À FAIRE: Extrayez mot pour mot le passage de l'article ci-dessous sur la gestion des ressources humaines dans les PME, en commençant par « Et cette perspective » et en allant jusqu'à « le recrutement ! ».

PAGE:
C'est à cette question que nous tenterons de répondre dans cet article en insistant sur certains phénomènes intergénérationnels qui permettent de comprendre comment est composé le bassin de main-d'œuvre et nous proposerons des stratégies qui découlent des tendances actuelles en gestion des ressources humaines.
Encore aujourd'hui, les PME sont perçues comme des entreprises de type « familial » dont le style de gestion est conditionné par le paternalisme. Notre expérience nous porte à croire que cette perception est de moins en moins fondée, car les PME sont de plus en plus prêtes à investir dans leurs programmes de gestion des ressources humaines. Mais encore faut-il qu'elles le fassent de la bonne façon!
Rappelons que les Wal-Mart, Ford, Fiat, Jean Coutu, Québécor, Desjardins ont toutes été d'abord des entreprises familiales. Elles ont su, au fil du temps, s'adjoindre des collaborateurs dont les valeurs et le style de gestion étaient compatibles avec les objectifs du moment. Les stratégies d'entreprise devant constamment s'adapter au marché, les compétences recherchées évoluent au même rythme que l'entreprise. Finie l'époque où l'on pouvait espérer faire carrière pour la vie chez le même employeur. Au contraire, dans les entreprises performantes (grandes entreprises ou PME), les candidats qui présentent une bonne variété d'expérience sont les plus recherchés. En conséquence, tant les entreprises que les candidats doivent être flexibles et s'ajuster aux mutations du marché du travail.
Et cette perspective n'est pas différente pour les PME. Par contre, la difficulté réside pour celles-ci dans les moyens. Elles doivent donc être très créatives et surtout investir leurs efforts au bon endroit.
Voyons comment les PME peuvent se frayer un chemin à travers cette jungle dans laquelle elles doivent s'assurer d'embaucher et de retenir les bonnes personnes qui rendront possible l'atteinte de leurs objectifs d'affaires et, par conséquent, de maintenir la compétitivité de l'organisation.
Tout commence par le recrutement !
Trop souvent, dans les PME, on néglige la façon dont on recrute. Il est impératif, particulièrement dans ce type d'entreprises, de structurer les pratiques de recrutement, car il s'agit d'un outil de gestion stratégique qui influence aussi la façon de présenter l'entreprise auprès des candidats. Par conséquent, le processus de recrutement devient le premier outil d'attraction et se doit d'être impeccable. Il faut donc le repenser même dans ses aspects les plus simples.
D'abord, les sources de recrutement sont-elles les meilleures pour le type de candidat recherché? Afficher une petite annonce dans un journal plutôt lu au centre-ville pour un emploi situé dans l'ouest de l'île est-elle la meilleure décision? Et l'annonce reflète-t-elle le dynamisme de l'entreprise et son intérêt pour ses employés? Il ne faut jamais perdre de vue que l'affichage d'un poste, peu importe dans quel média, est une activité de marketing et mérite de recevoir toute l'attention nécessaire.

ITEMS FOURNIS:
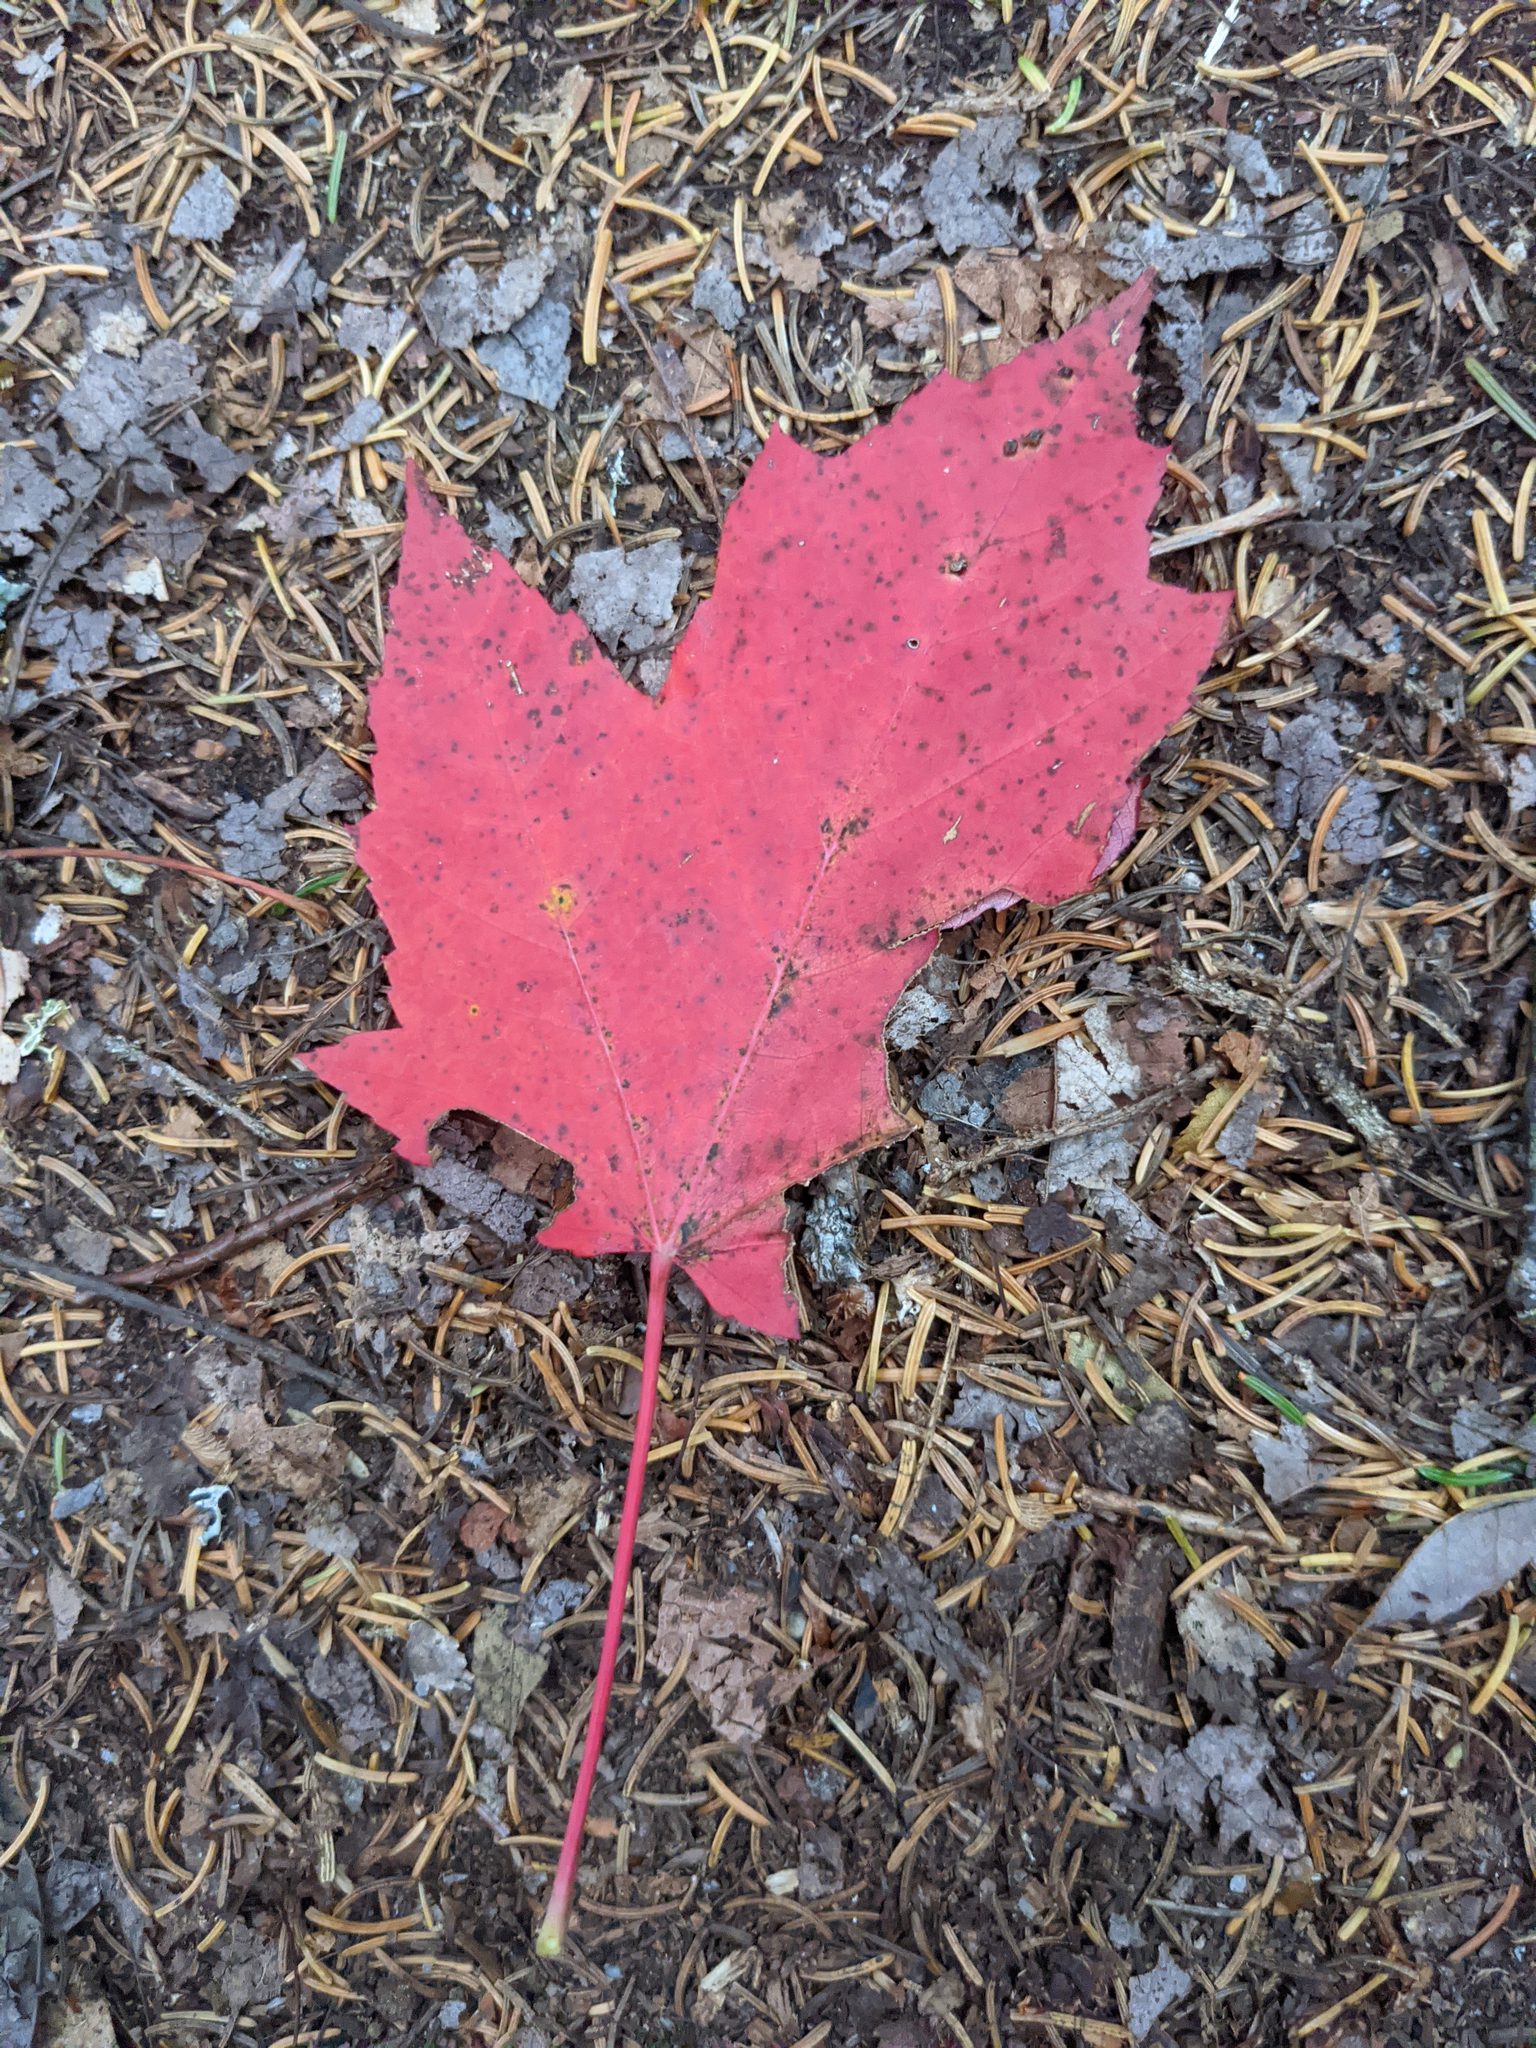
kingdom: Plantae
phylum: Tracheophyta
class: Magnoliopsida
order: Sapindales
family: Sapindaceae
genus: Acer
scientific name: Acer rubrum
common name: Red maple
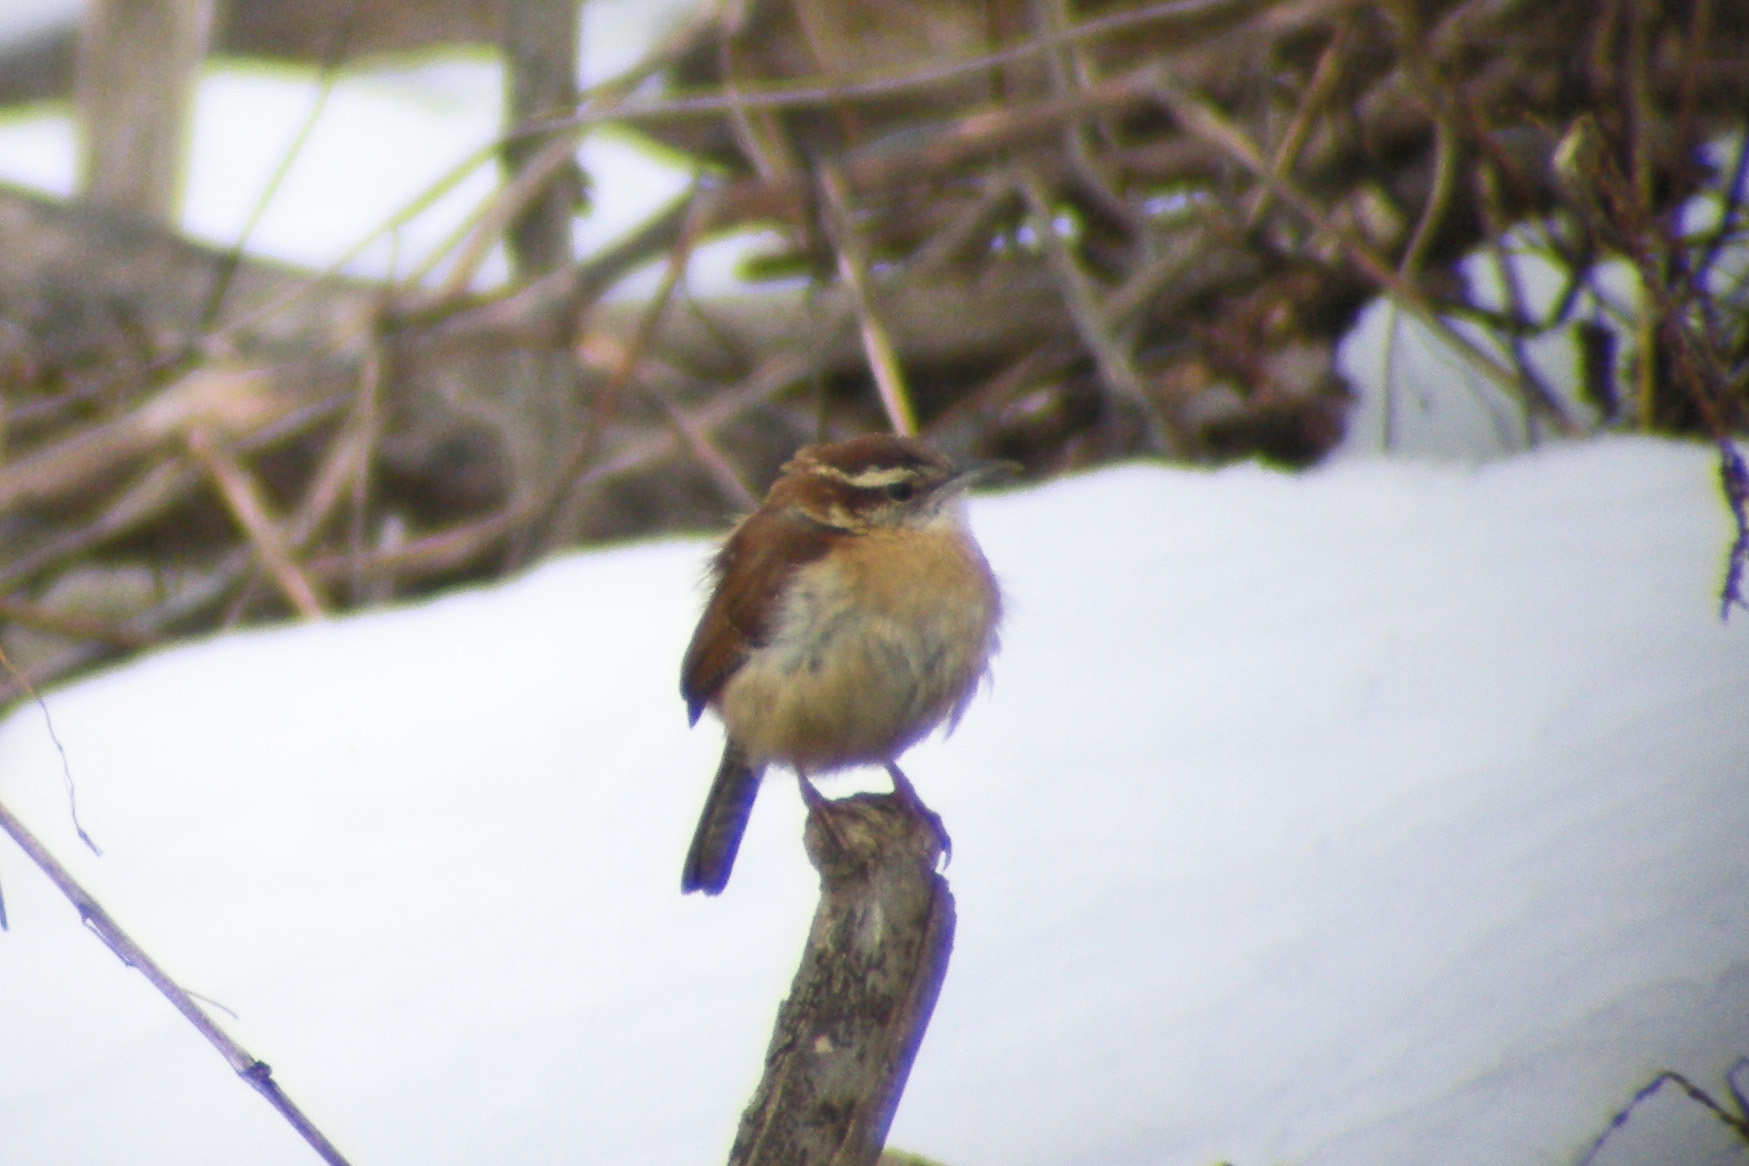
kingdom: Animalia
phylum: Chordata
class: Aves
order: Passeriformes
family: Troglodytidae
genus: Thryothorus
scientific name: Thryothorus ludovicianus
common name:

RÉPONSE:
Et cette perspective n'est pas différente pour les PME. Par contre, la difficulté réside pour celles-ci dans les moyens. Elles doivent donc être très créatives et surtout investir leurs efforts au bon endroit.
Voyons comment les PME peuvent se frayer un chemin à travers cette jungle dans laquelle elles doivent s'assurer d'embaucher et de retenir les bonnes personnes qui rendront possible l'atteinte de leurs objectifs d'affaires et, par conséquent, de maintenir la compétitivité de l'organisation.
Tout commence par le recrutement !